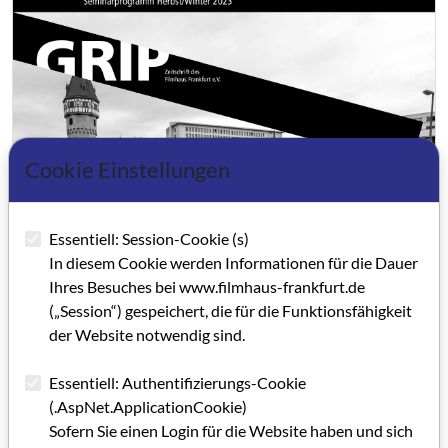
Cookie Einstellungen
Essentiell: Session-Cookie (s)
In diesem Cookie werden Informationen für die Dauer
Ihres Besuches bei www.filmhaus-frankfurt.de
(„Session“) gespeichert, die für die Funktionsfähigkeit
der Website notwendig sind.
Essentiell: Authentifizierungs-Cookie
(.AspNet.ApplicationCookie)
GRIP 67
Sofern Sie einen Login für die Website haben und sich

#### [What is needed]
Which of the lines above carry the string "Essentiell"? Copy every one.

#### [Reply]
Essentiell: Session-Cookie (s)
Essentiell: Authentifizierungs-Cookie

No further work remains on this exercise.